Please reproduce the data below word for word, from its start through the line containing "Dot at: (269, 146)".

[Stored records]

────────────────

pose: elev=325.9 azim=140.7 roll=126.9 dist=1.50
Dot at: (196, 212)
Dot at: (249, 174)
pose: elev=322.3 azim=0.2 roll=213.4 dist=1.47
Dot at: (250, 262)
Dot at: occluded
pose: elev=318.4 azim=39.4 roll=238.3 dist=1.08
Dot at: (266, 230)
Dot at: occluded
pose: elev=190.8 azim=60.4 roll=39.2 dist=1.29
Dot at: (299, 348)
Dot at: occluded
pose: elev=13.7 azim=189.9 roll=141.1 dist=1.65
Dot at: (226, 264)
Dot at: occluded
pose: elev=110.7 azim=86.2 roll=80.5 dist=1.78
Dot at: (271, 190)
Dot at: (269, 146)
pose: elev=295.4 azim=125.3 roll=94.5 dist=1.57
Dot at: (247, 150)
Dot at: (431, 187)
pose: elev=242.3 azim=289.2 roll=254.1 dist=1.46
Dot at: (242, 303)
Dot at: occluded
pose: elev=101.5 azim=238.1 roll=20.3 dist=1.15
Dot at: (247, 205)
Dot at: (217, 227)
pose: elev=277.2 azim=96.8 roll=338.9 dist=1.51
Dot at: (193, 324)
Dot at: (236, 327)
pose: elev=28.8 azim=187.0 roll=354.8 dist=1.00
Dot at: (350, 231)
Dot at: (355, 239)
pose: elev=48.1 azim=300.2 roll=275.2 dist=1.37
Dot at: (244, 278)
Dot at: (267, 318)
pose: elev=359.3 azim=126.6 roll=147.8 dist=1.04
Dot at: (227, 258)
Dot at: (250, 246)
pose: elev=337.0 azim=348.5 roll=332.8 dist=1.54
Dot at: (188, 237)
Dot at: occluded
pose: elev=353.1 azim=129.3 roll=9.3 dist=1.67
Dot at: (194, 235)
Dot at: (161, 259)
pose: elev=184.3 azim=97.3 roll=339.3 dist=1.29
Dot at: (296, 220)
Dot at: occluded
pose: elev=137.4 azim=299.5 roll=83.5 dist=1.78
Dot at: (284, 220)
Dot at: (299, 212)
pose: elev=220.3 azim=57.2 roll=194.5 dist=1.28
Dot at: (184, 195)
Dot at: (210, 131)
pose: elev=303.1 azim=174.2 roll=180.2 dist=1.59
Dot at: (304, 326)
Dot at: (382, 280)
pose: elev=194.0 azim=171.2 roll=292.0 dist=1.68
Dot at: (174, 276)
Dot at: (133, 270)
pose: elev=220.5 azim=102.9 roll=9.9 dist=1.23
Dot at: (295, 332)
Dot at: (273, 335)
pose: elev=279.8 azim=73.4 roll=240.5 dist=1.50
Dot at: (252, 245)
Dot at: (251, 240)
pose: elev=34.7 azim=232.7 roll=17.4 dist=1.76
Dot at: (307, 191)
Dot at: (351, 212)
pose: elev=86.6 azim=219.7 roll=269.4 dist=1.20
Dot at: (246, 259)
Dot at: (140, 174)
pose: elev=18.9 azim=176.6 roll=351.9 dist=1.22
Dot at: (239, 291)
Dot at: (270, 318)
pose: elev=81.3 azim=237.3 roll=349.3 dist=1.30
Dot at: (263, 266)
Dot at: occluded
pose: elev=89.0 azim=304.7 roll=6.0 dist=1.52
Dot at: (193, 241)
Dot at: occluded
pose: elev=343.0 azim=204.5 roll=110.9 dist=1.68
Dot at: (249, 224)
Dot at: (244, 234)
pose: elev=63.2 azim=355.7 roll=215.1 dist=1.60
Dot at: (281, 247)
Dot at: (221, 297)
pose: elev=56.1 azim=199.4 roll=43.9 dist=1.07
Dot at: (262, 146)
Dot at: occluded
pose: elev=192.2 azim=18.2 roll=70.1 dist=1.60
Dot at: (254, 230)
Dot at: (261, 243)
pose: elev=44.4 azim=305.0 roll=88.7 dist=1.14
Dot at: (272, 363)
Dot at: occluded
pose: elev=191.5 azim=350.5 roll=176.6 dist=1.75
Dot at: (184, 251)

────────────────

### RESULT OF THIS TASK
pose: elev=325.9 azim=140.7 roll=126.9 dist=1.50
Dot at: (196, 212)
Dot at: (249, 174)
pose: elev=322.3 azim=0.2 roll=213.4 dist=1.47
Dot at: (250, 262)
Dot at: occluded
pose: elev=318.4 azim=39.4 roll=238.3 dist=1.08
Dot at: (266, 230)
Dot at: occluded
pose: elev=190.8 azim=60.4 roll=39.2 dist=1.29
Dot at: (299, 348)
Dot at: occluded
pose: elev=13.7 azim=189.9 roll=141.1 dist=1.65
Dot at: (226, 264)
Dot at: occluded
pose: elev=110.7 azim=86.2 roll=80.5 dist=1.78
Dot at: (271, 190)
Dot at: (269, 146)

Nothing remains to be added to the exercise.